RECORDS FOR THIS EXERCISE >>

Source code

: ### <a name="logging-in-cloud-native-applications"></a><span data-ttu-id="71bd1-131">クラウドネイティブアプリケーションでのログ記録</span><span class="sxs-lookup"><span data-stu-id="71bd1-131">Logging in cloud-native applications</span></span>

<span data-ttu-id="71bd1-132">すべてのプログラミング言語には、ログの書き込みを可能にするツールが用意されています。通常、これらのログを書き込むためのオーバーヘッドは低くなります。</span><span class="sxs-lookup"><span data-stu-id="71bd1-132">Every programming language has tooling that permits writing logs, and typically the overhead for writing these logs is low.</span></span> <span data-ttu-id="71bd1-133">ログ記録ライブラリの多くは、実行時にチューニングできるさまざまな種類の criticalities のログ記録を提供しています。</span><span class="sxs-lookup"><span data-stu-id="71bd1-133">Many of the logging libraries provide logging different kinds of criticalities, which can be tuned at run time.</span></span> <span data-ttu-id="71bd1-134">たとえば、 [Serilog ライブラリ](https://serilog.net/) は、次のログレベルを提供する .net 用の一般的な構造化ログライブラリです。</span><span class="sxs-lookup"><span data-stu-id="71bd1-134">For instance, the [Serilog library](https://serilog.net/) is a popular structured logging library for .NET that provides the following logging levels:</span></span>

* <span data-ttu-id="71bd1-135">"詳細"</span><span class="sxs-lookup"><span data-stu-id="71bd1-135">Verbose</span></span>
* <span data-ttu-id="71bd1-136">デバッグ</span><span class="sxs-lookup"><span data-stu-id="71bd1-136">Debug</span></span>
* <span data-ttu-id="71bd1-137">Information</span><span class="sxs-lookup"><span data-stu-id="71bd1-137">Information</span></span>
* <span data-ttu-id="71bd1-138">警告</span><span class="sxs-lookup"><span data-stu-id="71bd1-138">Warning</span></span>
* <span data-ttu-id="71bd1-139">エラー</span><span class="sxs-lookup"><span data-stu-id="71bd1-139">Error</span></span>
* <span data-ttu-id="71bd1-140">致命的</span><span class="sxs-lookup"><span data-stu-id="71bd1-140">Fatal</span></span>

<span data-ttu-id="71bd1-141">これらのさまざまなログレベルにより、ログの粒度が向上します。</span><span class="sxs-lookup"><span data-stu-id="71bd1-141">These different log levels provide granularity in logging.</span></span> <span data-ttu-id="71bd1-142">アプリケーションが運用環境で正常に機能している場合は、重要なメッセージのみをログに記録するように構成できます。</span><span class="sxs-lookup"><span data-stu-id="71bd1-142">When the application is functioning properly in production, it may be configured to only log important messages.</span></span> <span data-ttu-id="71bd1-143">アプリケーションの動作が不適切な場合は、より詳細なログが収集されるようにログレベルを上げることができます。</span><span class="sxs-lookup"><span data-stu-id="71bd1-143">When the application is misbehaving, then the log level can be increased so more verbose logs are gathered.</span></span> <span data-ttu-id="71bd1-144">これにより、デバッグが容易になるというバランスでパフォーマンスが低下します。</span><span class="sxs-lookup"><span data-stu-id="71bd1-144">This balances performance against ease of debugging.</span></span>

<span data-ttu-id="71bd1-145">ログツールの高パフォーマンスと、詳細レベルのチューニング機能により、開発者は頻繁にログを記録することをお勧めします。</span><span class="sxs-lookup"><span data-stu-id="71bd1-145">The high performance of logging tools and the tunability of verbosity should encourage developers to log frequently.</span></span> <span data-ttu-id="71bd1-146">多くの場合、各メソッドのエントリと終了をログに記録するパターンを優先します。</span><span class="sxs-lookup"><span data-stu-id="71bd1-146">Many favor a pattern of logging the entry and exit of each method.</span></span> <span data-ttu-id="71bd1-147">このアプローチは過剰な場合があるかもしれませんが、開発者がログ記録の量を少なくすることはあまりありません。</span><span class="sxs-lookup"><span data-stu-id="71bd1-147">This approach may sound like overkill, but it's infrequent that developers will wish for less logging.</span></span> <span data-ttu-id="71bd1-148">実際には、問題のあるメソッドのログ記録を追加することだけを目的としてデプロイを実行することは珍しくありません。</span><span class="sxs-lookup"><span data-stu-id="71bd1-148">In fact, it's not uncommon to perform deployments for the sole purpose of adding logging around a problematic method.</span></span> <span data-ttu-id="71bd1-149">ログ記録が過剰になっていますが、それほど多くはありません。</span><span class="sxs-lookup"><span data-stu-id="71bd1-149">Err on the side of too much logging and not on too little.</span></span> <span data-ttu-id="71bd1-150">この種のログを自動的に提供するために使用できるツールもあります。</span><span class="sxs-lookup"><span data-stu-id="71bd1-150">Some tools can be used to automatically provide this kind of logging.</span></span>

WORK INSTRUCTION >> Each line between the start of the listing above and the line containing "following logging levels:</span></span>", with both ends counted, is to be set down unchanged.

TASK OUTPUT >>
Source code

: ### <a name="logging-in-cloud-native-applications"></a><span data-ttu-id="71bd1-131">クラウドネイティブアプリケーションでのログ記録</span><span class="sxs-lookup"><span data-stu-id="71bd1-131">Logging in cloud-native applications</span></span>

<span data-ttu-id="71bd1-132">すべてのプログラミング言語には、ログの書き込みを可能にするツールが用意されています。通常、これらのログを書き込むためのオーバーヘッドは低くなります。</span><span class="sxs-lookup"><span data-stu-id="71bd1-132">Every programming language has tooling that permits writing logs, and typically the overhead for writing these logs is low.</span></span> <span data-ttu-id="71bd1-133">ログ記録ライブラリの多くは、実行時にチューニングできるさまざまな種類の criticalities のログ記録を提供しています。</span><span class="sxs-lookup"><span data-stu-id="71bd1-133">Many of the logging libraries provide logging different kinds of criticalities, which can be tuned at run time.</span></span> <span data-ttu-id="71bd1-134">たとえば、 [Serilog ライブラリ](https://serilog.net/) は、次のログレベルを提供する .net 用の一般的な構造化ログライブラリです。</span><span class="sxs-lookup"><span data-stu-id="71bd1-134">For instance, the [Serilog library](https://serilog.net/) is a popular structured logging library for .NET that provides the following logging levels:</span></span>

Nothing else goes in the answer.